*Your objective*
Return every line of text in the data below unchanged, and leave the pictures out of your answer.

*Study material*

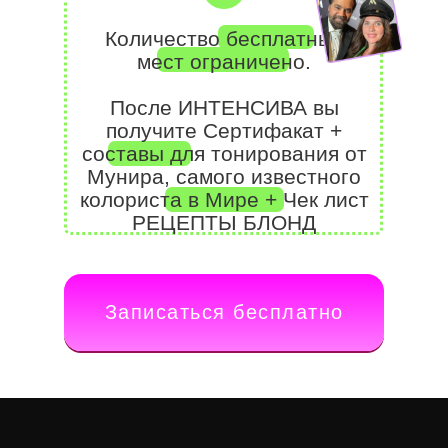
Количество
бесплатных
мест ограничено.
После ИНТЕНСИВА вы
получите Сертифакат +
составы для тонирования
от
Мунира,
самого известного
колориста в Мире + Чек лист
РЕЦЕПТЫ БЛОНД
Записаться бесплатно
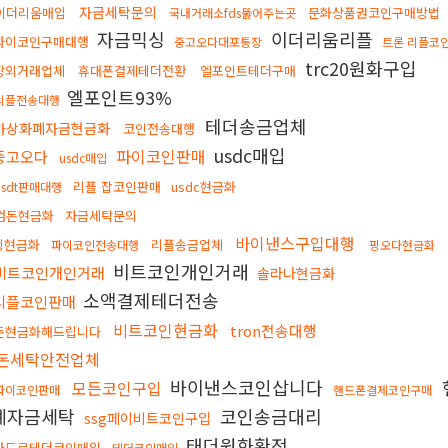
자금세탁문의
이더리움매입
문화상품권코인구매방법
국내거래소fds뚫어주는곳
자금믹싱
이더리움리플
파이코인구매대행
중고오다대포통장
트론 리플코
trc20원화구입
장외거래업체
휴대폰결제테더전환
엘포인트테더구매
엘포인트93%
리플전송대행
테더송금업체
가상화폐자금현금화
코인전송대행
usdc매입
파이코인판매
중고오다
usdc매입
리플 잡코인판매
usdc현금화
usdt판매대행
검돈현금화
자금세탁문의
바이낸스구입대행
핑현금화
리플송금업체
파이코인전송대행
핑오다현금화
비트코인개인거래
비트코인개인거래
솔라나현금화
소액결제테더전송
리플코인판매
비트코인현금화
tron전송대행
돈현금화해드립니다
돈세탁안전업체
바이낸스코인삽니다
모든코인구입
파이코인판매
핸드폰결제코인구매
폐자금세탁
코인송금대리
ssg페이비트코인구입
태더원화환전
카드로테더코인매입
테더코인매입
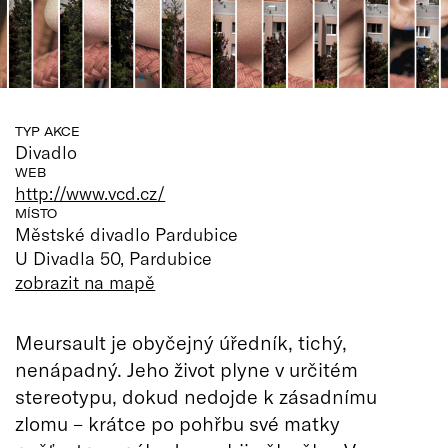
TYP AKCE
Divadlo
WEB
http://www.vcd.cz/
MÍSTO
Městské divadlo Pardubice
U Divadla 50, Pardubice
zobrazit na mapě
Meursault je obyčejný úředník, tichý,
nenápadný. Jeho život plyne v určitém
stereotypu, dokud nedojde k zásadnímu
zlomu – krátce po pohřbu své matky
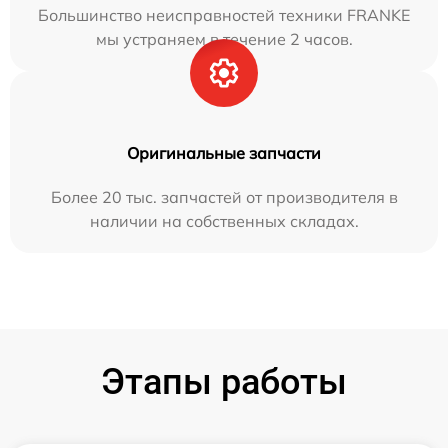
Большинство неисправностей техники FRANKE
мы устраняем в течение 2 часов.
Оригинальные запчасти
Более 20 тыс. запчастей от производителя в
наличии на собственных складах.
Этапы работы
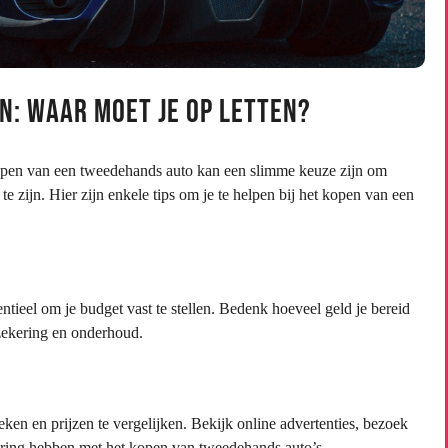
: Waar Moet Je Op Letten?
open van een tweedehands auto kan een slimme keuze zijn om
e zijn. Hier zijn enkele tips om je te helpen bij het kopen van een
ntieel om je budget vast te stellen. Bedenk hoeveel geld je bereid
rzekering en onderhoud.
en en prijzen te vergelijken. Bekijk online advertenties, bezoek
varing hebben met het kopen van tweedehands auto’s.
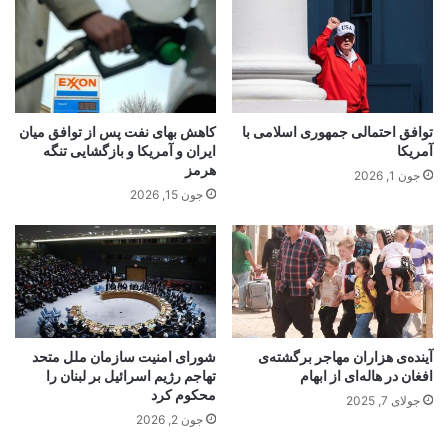
توافق احتمالی جمهوری اسلامی با
کاهش بهای نفت پس از توافق میان
آمریکا
ایران و آمریکا و بازگشایی تنگه
هرمز
جون 1, 2026
جون 15, 2026
آینده‌‌ی هزاران مهاجر برگشته‌ی
شورای امنیت سازمان ملل متحد
افغان در هاله‌ای از ابهام
تهاجم رژیم اسرائیل بر لبنان را
محکوم کرد
جولای 7, 2025
جون 2, 2026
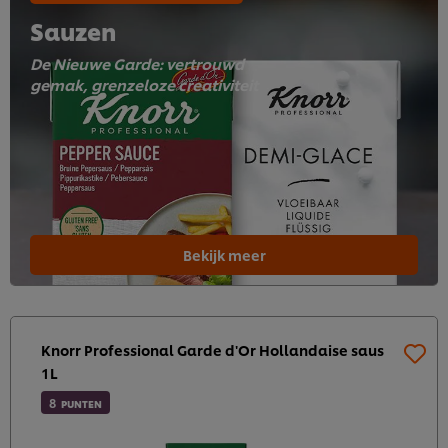
Sauzen
De Nieuwe Garde: vertrouwd
gemak, grenzeloze creativiteit
Bekijk meer
Knorr Professional Garde d'Or Hollandaise saus
1L
8
PUNTEN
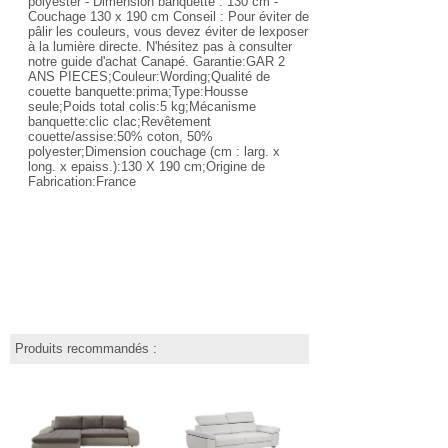
polyester - Dimension banquette : 130 cm -
Couchage 130 x 190 cm Conseil : Pour éviter de
pâlir les couleurs, vous devez éviter de lexposer
à la lumière directe. N'hésitez pas à consulter
notre guide d'achat Canapé. Garantie:GAR 2
ANS PIECES;Couleur:Wording;Qualité de
couette banquette:prima;Type:Housse
seule;Poids total colis:5 kg;Mécanisme
banquette:clic clac;Revêtement
couette/assise:50% coton, 50%
polyester;Dimension couchage (cm : larg. x
long. x epaiss.):130 X 190 cm;Origine de
Fabrication:France
Produits recommandés :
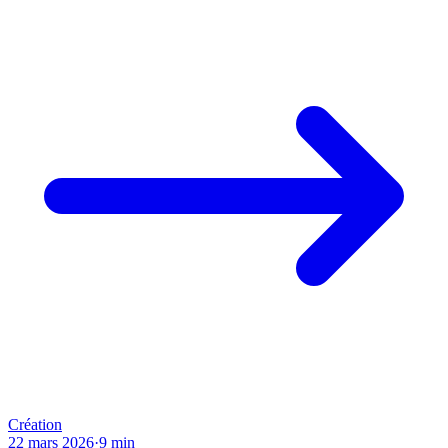
Création
22 mars 2026
·
9
min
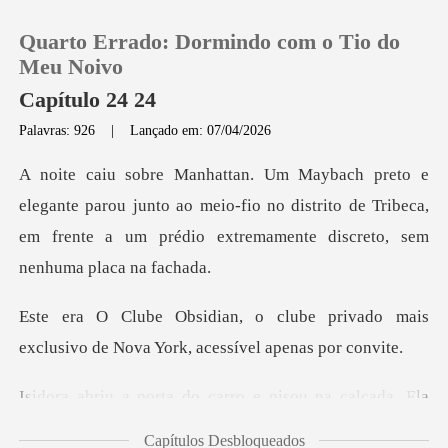
Quarto Errado: Dormindo com o Tio do
Meu Noivo
Capítulo 24 24
Palavras: 926
|
Lançado em: 07/04/2026
0
Loja
rou junto ao meio-fio no distrito de Tribeca,
em frente a um
Histórico
e privado mais
Sair
exclusivo de Nova
Baixar App
do carro e pisou na
Capítulos Desbloqueados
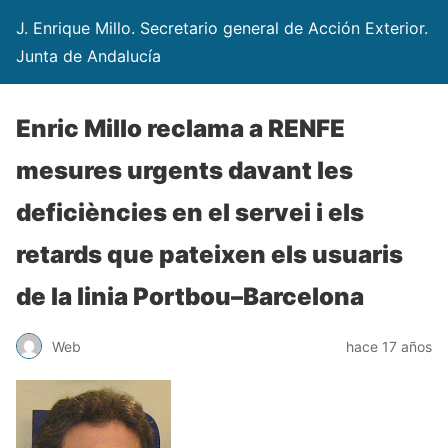
J. Enrique Millo. Secretario general de Acción Exterior.
Junta de Andalucía
Enric Millo reclama a RENFE
mesures urgents davant les
deficiències en el servei i els
retards que pateixen els usuaris
de la linia Portbou–Barcelona
Web
hace 17 años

*Finished exercise*
Количество
бесплатных
мест ограничено.
После ИНТЕНСИВА вы
получите Сертифакат +
составы для тонирования
от
Мунира,
самого известного
колориста в Мире + Чек лист
РЕЦЕПТЫ БЛОНД
Записаться бесплатно
자금세탁문의
이더리움매입
문화상품권코인구매방법
국내거래소fds뚫어주는곳
자금믹싱
이더리움리플
파이코인구매대행
중고오다대포통장
트론 리플코
trc20원화구입
장외거래업체
휴대폰결제테더전환
엘포인트테더구매
엘포인트93%
리플전송대행
테더송금업체
가상화폐자금현금화
코인전송대행
usdc매입
파이코인판매
중고오다
usdc매입
리플 잡코인판매
usdc현금화
usdt판매대행
검돈현금화
자금세탁문의
바이낸스구입대행
핑현금화
리플송금업체
파이코인전송대행
핑오다현금화
비트코인개인거래
비트코인개인거래
솔라나현금화
소액결제테더전송
리플코인판매
비트코인현금화
tron전송대행
돈현금화해드립니다
돈세탁안전업체
바이낸스코인삽니다
모든코인구입
파이코인판매
핸드폰결제코인구매
폐자금세탁
코인송금대리
ssg페이비트코인구입
태더원화환전
카드로테더코인매입
테더코인매입
TYP AKCE
Divadlo
WEB
http://www.vcd.cz/
MÍSTO
Městské divadlo Pardubice
U Divadla 50, Pardubice
zobrazit na mapě
Meursault je obyčejný úředník, tichý,
nenápadný. Jeho život plyne v určitém
stereotypu, dokud nedojde k zásadnímu
zlomu – krátce po pohřbu své matky
Большинство неисправностей техники FRANKE
мы устраняем в течение 2 часов.
Оригинальные запчасти
Более 20 тыс. запчастей от производителя в
наличии на собственных складах.
Этапы работы
: Waar Moet Je Op Letten?
open van een tweedehands auto kan een slimme keuze zijn om
e zijn. Hier zijn enkele tips om je te helpen bij het kopen van een
ntieel om je budget vast te stellen. Bedenk hoeveel geld je bereid
rzekering en onderhoud.
en en prijzen te vergelijken. Bekijk online advertenties, bezoek
varing hebben met het kopen van tweedehands auto’s.
توافق احتمالی جمهوری اسلامی با
کاهش بهای نفت پس از توافق میان
آمریکا
ایران و آمریکا و بازگشایی تنگه
هرمز
جون 1, 2026
جون 15, 2026
آینده‌‌ی هزاران مهاجر برگشته‌ی
شورای امنیت سازمان ملل متحد
افغان در هاله‌ای از ابهام
تهاجم رژیم اسرائیل بر لبنان را
محکوم کرد
جولای 7, 2025
جون 2, 2026
Sauzen
De Nieuwe Garde: vertrouwd
gemak, grenzeloze creativiteit
Bekijk meer
Knorr Professional Garde d'Or Hollandaise saus
1L
8
PUNTEN
polyester - Dimension banquette : 130 cm -
Couchage 130 x 190 cm Conseil : Pour éviter de
pâlir les couleurs, vous devez éviter de lexposer
à la lumière directe. N'hésitez pas à consulter
notre guide d'achat Canapé. Garantie:GAR 2
ANS PIECES;Couleur:Wording;Qualité de
couette banquette:prima;Type:Housse
seule;Poids total colis:5 kg;Mécanisme
banquette:clic clac;Revêtement
couette/assise:50% coton, 50%
polyester;Dimension couchage (cm : larg. x
long. x epaiss.):130 X 190 cm;Origine de
Fabrication:France
Produits recommandés :
Création
22 mars 2026
·
9
min
Quarto Errado: Dormindo com o Tio do
Meu Noivo
Capítulo 24 24
Palavras: 926
|
Lançado em: 07/04/2026
0
Loja
rou junto ao meio-fio no distrito de Tribeca,
em frente a um
Histórico
e privado mais
Sair
exclusivo de Nova
Baixar App
do carro e pisou na
Capítulos Desbloqueados
J. Enrique Millo. Secretario general de Acción Exterior.
Junta de Andalucía
Enric Millo reclama a RENFE
mesures urgents davant les
deficiències en el servei i els
retards que pateixen els usuaris
de la linia Portbou–Barcelona
Web
hace 17 años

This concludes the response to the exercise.